PlentyofFish.com Hacked, Blames Messenger

Hackers have breached the database of online dating site PlentyOfFish.com, exposing the personal and password information on nearly 30 million users. In response, the company’s founder has implied that the editor of KrebsOnSecurity.com was involved in an elaborate extortion plot.

Getting hacked is no fun. Learning that you’ve been hacked when a reporter calls is probably even less fun. But for better or worse, I have notified dozens of companies about various breaches over the years, and I’ve learned to read between the lines in how victims respond. Usually, when the company in question replies by implicating you in an alleged extortion scheme, two things become clear:

1) You’re probably not going to get any real answers to your direct questions about the incident, and;

2) The company almost certainly did have a serious breach.

Earlier this month, I was contacted by an Argentinian hacker named Chris “Ch” Russo, who said he’d found flaws in pof.com. In July 2010, Russo had alerted me to some security vulnerabilities he’d claimed to have found in the Web site of ThePirateBay.org, which he said exposed password and other data on millions of TPB users. On Jan. 19, I heard again from Russo, who told me he and some friends had found bugs in pof.com that let them view account and password information on any PlentyofFish user. He said the information was being circulated in the hacker community, and that he could prove the flaws existed if I simply created a free user account on the site. I did so, and Russo proceeded to read me my registration information.

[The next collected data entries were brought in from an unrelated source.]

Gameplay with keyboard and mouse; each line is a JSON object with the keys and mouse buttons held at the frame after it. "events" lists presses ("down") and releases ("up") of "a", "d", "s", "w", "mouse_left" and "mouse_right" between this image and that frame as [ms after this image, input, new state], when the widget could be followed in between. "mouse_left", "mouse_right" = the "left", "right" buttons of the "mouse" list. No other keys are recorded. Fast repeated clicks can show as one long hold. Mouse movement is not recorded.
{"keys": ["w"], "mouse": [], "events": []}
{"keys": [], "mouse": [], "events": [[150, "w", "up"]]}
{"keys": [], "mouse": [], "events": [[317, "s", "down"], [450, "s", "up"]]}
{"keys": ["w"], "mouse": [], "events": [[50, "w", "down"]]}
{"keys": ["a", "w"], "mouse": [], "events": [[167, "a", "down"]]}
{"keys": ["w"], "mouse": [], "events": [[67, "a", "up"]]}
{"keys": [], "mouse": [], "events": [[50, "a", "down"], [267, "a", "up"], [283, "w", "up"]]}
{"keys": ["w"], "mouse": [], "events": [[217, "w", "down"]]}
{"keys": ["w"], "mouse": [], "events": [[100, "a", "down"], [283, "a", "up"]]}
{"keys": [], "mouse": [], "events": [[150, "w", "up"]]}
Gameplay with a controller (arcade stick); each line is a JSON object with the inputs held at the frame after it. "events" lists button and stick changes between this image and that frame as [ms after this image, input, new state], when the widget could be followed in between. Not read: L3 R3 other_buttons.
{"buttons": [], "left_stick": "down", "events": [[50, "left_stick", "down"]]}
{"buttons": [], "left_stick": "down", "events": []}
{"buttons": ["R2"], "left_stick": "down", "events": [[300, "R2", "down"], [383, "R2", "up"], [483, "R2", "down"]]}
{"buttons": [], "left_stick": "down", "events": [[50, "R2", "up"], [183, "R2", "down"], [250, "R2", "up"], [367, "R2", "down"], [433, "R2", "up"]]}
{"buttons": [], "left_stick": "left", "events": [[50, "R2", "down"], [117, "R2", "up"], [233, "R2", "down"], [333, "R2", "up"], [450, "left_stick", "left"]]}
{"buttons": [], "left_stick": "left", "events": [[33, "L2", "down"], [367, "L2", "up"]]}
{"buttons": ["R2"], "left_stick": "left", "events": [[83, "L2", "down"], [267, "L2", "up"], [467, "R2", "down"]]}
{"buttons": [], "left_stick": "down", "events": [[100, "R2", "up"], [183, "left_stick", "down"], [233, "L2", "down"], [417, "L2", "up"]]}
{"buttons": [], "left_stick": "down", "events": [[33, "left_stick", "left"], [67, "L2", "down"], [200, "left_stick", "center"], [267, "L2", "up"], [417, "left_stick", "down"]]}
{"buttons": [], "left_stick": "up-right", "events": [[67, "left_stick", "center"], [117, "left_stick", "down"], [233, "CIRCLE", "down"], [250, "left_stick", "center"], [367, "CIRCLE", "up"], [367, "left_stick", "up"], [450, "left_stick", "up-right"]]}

That was enough for me to fire off an e-mail to pof.com Founder Markus Frind. When two days elapsed and I still hadn’t received a reply, I asked Russo if he had any other contact information for Frind or other pof.com administrators. Why sure, he had them all, he said. He gave me the phone number of Frind’s friend, Annie. A woman named Kate answered when I called, but said she would relay my message.

For the past 10 days, Frind has promised a response, but otherwise dodged my emails. I began actually writing up a blog post about this hack yesterday. This morning, I awoke to find a rambling blog post that indirectly accuses me of participating in an extortion scam, before mildly backtracking from that claim. At one point in Frind’s post, he says he grew particularly alarmed when he saw that Russo and I were “friends” on Facebook. Good thing he didn’t check the kinds of people I’m following on Twitter: He might have really had a heart attack!

Part of the reason pof.com has a problem is because its database is insecure. POF claims to have closed the security hole and reset all user passwords. But on top of that, the company appears to store its customer and user passwords in plain text, which is a Security 101 no-no. Companies that fail to take even this basic security step and then look for places to point the finger when they get hacked show serious disregard for the security and privacy of their users.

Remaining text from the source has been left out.